Looking for a nine-letter word to sum up the beleaguered state of our current economic woes? Try austerity.
The theory that public spending must be cut in order to reduce debt and therefore create economic growth was made more popular with the publication of an influential 2010 study written by Harvard economists Kenneth Rogoff and Carmen Reinhart, Growth in a Time of Debt. The study has since been used by several political leaders, including House Budget Committee Chairman Paul Ryan, to support fiscally conservative austerity measures.
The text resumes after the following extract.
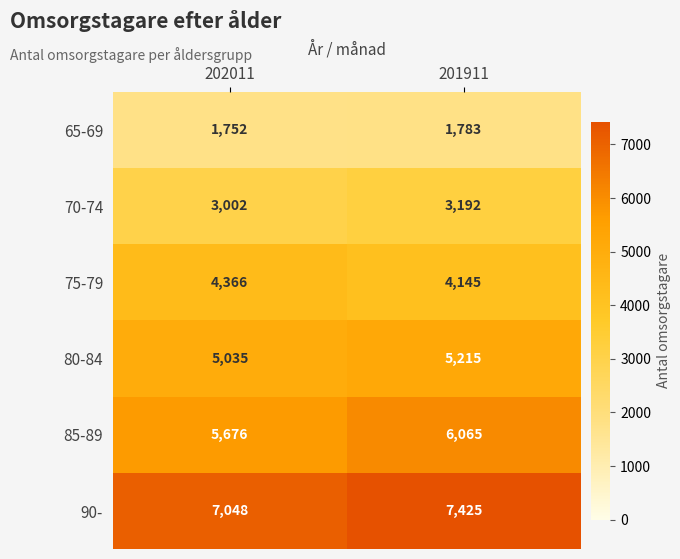

What is the difference between the highest and lowest values at 201911?

5642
The only problem is that the report is incorrect, say University of Massachusetts–Amherst doctoral candidate Thomas Herndon, and economic professors Michael Ash and Robert Pollin, who authored their own study, Does High Public Debt Consistently Stifle Economic Growth? A Critique of Reinhart and Rogoff, which was published last month.
In a recent interview with Stephen Colbert, Herndon notes that he looked at Rogoff and Reinhart’s report for his term paper in order to learn the techniques one might use when conducting such an economic study, and was surprised to discover their findings didn’t add up.
“I tried to build the data myself from all the publicly available sources,” Herndon told Colbert, “but I just couldn’t replicate their negative average.”
“We found that these results were based on data errors and unsupportable statistical techniques,” Pollin and Ash, of UMass’ Political Economy Research Institute, write in the Financial Times.
“We are not suggesting that governments should borrow and spend profligately,” the UMass professors continue. “But judicious deficit spending remains the single most effective tool we have to fight against mass unemployment caused by severe recessions. Recent research by Prof Reinhart and Prof Rogoff, along with all related arguments by austerity proponents, does nothing to contradict this fundamental point.”